- Opening Delimiter -

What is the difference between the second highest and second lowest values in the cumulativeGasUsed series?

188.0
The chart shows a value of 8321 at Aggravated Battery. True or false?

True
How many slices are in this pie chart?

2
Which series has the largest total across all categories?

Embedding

- Closing Delimiter -
- Opening Delimiter -

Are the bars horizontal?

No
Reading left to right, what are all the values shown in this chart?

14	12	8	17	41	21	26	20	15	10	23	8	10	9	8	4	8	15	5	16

- Closing Delimiter -
- Opening Delimiter -

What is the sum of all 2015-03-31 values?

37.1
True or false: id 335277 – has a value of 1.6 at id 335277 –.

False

- Closing Delimiter -

> [Your goal]: From the data above, copy out each line that contains the string "this". Match case exactly.

> [Answer space]:
How many slices are in this pie chart?
Reading left to right, what are all the values shown in this chart?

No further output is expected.